Gathering, transmitting and analyzing data across projects allow firms to explore nontraditional business areas, including the overall supply chain, operations and maintenance, and a combination of assemblies. We are seeing new technologies impact the integration across project teams, enabling seamless information flow and even creating real-time awareness of materials in use across multiple project sites.
These changes are most evident with offsite construction and modular components and systems. As these delivery methods continue to gain momentum, owners are benefitting from reduced project risk, and E&C firms are recognizing increased productivity. In a 2017 FMI study, “Prefabrication: The Changing Face of Engineering and Construction,” study participants reported that the need for productivity was a key factor influencing the demand for prefabrication (Exhibit 1). Companies that can implement offsite construction and modular components will be positioned to leverage the opportunity and capture more market share across the value chain.
The costs involved in these capabilities are not significant, allowing any size firm the ability to embrace and gain (or enhance) capabilities to better serve its customers. In some cases, smaller firms that employ the concepts and integrate them into their operations program may see disproportionate gains among their competition.
How to Get Started
Before investing in technology to improve operations, firms should ask themselves the following questions:
- How will the technology add value for our customers? Our company?
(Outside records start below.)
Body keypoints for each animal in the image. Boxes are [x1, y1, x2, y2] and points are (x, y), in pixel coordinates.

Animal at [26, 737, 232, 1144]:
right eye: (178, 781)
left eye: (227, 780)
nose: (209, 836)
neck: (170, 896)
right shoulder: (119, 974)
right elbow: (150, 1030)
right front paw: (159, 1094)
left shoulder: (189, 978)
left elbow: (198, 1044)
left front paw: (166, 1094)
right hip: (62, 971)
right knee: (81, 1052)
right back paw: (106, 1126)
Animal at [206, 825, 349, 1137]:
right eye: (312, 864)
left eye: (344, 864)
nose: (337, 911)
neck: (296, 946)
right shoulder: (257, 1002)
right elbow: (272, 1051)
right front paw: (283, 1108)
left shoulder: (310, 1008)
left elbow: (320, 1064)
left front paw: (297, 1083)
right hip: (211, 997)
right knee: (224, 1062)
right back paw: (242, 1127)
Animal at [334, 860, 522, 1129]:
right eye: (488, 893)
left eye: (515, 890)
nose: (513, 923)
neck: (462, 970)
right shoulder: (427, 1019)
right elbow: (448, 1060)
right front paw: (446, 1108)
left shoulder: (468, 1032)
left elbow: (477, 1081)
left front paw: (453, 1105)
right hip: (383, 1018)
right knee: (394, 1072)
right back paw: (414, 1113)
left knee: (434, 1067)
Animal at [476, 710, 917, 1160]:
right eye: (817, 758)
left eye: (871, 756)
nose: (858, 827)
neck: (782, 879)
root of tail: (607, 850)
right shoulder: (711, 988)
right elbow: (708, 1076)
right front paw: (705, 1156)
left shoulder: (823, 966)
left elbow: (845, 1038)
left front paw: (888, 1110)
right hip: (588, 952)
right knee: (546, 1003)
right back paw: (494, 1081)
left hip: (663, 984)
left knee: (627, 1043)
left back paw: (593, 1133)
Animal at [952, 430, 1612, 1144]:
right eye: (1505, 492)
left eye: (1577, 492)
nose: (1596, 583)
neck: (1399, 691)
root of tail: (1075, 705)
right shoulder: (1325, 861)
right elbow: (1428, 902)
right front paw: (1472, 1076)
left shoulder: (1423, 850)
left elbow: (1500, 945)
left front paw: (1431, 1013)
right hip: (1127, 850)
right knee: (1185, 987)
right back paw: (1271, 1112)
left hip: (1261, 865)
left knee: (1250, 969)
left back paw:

- How will the technology impact our existing systems and structures? (people, culture, skills, resources, policies, etc.)
- Does the technology have to integrate with existing systems?
- How will we get our team to embrace technology? What time investment and resources will be required?
When considering technology solutions that drive operational capabilities, we also recommend making the decision in the context of “FMI’s Operational Excellence” model. Over the years we have worked with hundreds of clients to improve their operations. Through this work, we have found that there are three primary elements of operations that a company should be focused on: direction, engagement and optimization. When all three of these elements are functioning effectively, companies can achieve true operational excellence (Exhibit 2).
Exhibit 2. FMI’s Operational Excellence Model
If a firm chooses a technology solution that aligns with its overall direction and optimizes resources and information—and if it engages its staff throughout the implementation of the solution—then technology can be used as a catalyst for operational excellence.
As the E&C industry continues to evolve, companies must aggressively embrace change and adapt. We know that digital technologies have the potential to positively impact most, if not all, operational performance objectives for many E&C firms (e.g., cost, schedule, quality, speed, etc.). Firms can boost that potential by implementing technologies that are in concert with the three elements of operational excellence: direction, engagement and optimization. In the end, technology can serve as a critical catalyst that helps a company adjust and adapt to the evolving built environment.